New Study: Life On Earth May Not Have Started Here

How did life on Earth begin? Scientists have been arguing over this exact question for years. But a new experiment has, among other things, lent some serious credence to a theory that life on Earth didn’t start on Earth at all.

More than a year ago, scientists from the Fraunhofer Institute and the Biology on Mars Experiment decided to test just how hardy two strains of algae were by sending them up to space and putting them on the outside of the International Space Station. Yup, no air, no water, harsh blasts of radiation, the whole works, and they experienced it all for 450 days. Once the algae were removed and put in friendlier conditions, only one of the samples failed to produce a viable colony.

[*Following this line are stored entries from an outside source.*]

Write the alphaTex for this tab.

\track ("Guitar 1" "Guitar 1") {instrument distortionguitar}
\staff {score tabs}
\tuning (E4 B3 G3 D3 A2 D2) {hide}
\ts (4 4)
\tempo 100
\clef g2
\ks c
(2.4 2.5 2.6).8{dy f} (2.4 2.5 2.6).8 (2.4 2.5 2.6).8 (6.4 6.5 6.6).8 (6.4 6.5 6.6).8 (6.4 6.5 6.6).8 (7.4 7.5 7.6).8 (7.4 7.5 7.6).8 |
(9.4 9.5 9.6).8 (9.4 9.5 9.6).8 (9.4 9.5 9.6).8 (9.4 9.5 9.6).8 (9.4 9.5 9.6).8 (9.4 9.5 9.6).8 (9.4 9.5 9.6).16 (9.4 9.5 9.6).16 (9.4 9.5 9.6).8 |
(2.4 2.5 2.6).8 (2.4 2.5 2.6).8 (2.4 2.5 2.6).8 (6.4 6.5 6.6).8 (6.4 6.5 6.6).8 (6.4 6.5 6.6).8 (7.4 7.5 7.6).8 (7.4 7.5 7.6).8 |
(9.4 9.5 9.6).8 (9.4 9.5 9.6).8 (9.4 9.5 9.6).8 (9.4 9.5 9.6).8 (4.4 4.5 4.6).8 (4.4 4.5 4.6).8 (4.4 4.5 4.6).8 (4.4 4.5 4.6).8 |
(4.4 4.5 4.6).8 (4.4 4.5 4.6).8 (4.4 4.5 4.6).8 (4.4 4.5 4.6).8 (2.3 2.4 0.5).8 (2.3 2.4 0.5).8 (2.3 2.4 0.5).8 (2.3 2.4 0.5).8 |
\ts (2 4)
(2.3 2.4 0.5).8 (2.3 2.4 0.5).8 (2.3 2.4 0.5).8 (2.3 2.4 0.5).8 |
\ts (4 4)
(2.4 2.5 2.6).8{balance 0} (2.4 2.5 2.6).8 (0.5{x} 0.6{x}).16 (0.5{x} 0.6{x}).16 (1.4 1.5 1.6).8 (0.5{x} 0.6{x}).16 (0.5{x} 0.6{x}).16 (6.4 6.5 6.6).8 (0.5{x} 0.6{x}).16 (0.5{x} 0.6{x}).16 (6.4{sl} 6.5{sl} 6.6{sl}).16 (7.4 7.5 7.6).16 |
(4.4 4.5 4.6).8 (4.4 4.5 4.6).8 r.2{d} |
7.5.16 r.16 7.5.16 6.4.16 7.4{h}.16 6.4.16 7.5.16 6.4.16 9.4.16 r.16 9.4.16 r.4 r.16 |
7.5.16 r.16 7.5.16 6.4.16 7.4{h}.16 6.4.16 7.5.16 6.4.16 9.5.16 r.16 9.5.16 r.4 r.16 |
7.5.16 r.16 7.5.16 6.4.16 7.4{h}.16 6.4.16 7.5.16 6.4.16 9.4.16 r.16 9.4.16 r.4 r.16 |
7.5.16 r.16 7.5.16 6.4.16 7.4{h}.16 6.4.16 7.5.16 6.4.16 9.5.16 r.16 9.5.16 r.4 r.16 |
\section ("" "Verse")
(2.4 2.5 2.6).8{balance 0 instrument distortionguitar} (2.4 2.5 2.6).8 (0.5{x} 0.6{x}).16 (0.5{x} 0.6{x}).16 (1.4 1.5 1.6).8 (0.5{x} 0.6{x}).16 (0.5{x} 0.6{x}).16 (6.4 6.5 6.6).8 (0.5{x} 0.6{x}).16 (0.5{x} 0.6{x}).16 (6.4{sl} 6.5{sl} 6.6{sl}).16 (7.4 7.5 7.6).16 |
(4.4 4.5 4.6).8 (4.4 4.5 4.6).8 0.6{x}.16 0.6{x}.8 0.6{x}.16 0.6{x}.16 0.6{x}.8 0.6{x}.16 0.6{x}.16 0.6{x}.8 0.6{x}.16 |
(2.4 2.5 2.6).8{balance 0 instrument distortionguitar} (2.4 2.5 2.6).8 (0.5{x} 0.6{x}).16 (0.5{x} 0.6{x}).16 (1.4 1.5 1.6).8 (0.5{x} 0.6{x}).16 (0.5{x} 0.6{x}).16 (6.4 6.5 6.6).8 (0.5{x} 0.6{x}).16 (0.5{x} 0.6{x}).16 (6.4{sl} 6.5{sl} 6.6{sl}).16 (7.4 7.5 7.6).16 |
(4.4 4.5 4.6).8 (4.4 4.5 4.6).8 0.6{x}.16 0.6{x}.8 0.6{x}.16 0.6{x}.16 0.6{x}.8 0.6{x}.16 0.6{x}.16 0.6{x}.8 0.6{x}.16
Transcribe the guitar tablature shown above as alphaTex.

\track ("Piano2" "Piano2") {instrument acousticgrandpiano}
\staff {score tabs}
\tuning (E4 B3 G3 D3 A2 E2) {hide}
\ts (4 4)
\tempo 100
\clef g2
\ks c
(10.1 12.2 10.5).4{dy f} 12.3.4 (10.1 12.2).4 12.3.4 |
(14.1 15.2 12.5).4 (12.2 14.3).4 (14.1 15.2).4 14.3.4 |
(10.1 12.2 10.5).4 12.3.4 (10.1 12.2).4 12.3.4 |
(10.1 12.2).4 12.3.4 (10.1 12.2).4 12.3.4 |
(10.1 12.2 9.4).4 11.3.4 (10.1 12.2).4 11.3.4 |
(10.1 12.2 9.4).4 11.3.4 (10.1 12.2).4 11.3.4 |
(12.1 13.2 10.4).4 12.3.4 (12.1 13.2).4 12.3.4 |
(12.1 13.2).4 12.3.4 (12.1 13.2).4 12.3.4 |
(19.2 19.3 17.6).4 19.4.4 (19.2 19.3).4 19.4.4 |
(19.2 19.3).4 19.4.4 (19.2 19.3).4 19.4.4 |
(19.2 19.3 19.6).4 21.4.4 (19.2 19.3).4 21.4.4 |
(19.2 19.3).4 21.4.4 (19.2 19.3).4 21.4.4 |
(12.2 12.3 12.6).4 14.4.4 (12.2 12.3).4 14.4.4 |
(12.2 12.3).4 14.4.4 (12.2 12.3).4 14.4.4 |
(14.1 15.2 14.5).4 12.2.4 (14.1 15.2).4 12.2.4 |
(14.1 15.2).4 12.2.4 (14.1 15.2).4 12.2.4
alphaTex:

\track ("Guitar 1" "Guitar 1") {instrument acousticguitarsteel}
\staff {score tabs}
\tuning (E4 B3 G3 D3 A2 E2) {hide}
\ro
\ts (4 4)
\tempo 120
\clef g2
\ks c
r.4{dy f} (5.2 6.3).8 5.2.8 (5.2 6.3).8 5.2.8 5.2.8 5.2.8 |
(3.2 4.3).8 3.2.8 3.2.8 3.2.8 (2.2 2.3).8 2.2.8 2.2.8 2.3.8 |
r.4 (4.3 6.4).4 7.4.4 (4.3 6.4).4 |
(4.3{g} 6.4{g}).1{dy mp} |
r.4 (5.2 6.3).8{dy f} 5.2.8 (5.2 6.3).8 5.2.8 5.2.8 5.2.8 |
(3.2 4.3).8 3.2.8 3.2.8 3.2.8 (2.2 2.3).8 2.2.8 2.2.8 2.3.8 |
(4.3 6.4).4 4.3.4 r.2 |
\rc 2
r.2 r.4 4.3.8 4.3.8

There’s a lot of interesting points this study raises, including how humans can survive the rigors of space and how we might create food and oxygen on Mars. But it also reinforces a theory of life called “panspermia,” which despite the name that makes us giggle (we’re only human), is a fascinating one that argues life came to Earth in the form of simple organisms hitching a ride on asteroids and comets. After all, they’ve just proved that after more than a year in space, simple plants can survive, so going into hibernation on a rock and waking up on Earth isn’t a big logical jump.

It’s not a definitive confirmation, of course, and far more tests will need to be done. But if we manage to confirm it, that raises the next intriguing question: If the plants that spawned life on Earth aren’t natives, where did they come from?